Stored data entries
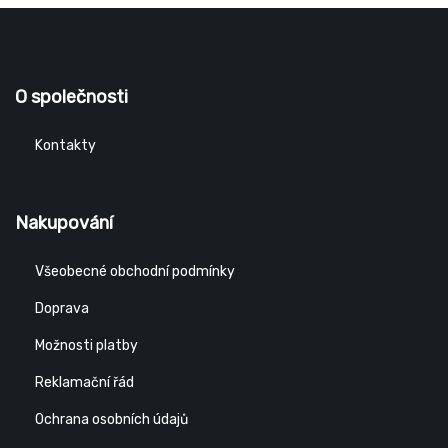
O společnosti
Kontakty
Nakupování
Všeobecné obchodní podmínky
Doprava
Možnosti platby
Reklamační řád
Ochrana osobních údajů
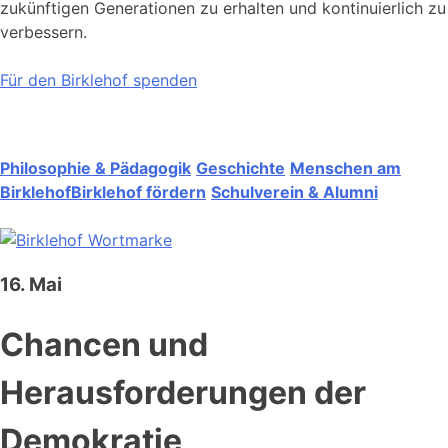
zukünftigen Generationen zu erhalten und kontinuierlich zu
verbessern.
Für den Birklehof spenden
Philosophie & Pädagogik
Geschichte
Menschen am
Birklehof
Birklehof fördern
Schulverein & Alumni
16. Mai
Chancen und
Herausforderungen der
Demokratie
--
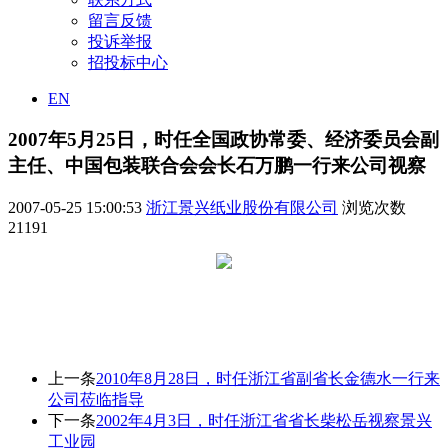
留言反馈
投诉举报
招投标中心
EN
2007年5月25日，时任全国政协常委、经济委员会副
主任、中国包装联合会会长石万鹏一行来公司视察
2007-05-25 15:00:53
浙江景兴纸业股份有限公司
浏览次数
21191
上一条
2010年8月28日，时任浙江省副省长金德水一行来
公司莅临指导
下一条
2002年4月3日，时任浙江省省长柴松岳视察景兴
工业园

**WHAT YOU ARE ASKED TO DO:** State how many of the lines above contain the string "Birklehof", treating uppercase and lowercase letters as distinct. Give only the number.

**EXERCISE ANSWER:** 3